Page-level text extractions
• • • • • • •
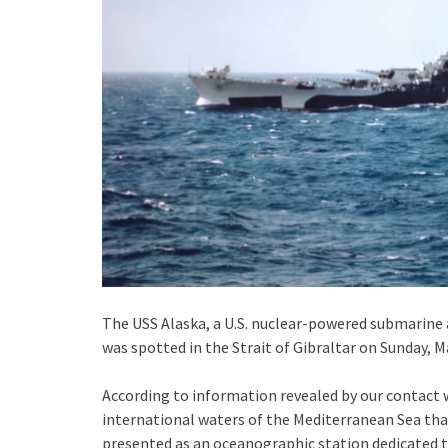
The USS Alaska, a U.S. nuclear-powered submarine a
was spotted in the Strait of Gibraltar on Sunday, M
According to information revealed by our contact wi
international waters of the Mediterranean Sea that a
presented as an oceanographic station dedicated to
• • • • • • •
| What to do |
The records must be copied with no word altered, and without their pictures.

| Task result |
The USS Alaska, a U.S. nuclear-powered submarine a
was spotted in the Strait of Gibraltar on Sunday, M
According to information revealed by our contact wi
international waters of the Mediterranean Sea that a
presented as an oceanographic station dedicated to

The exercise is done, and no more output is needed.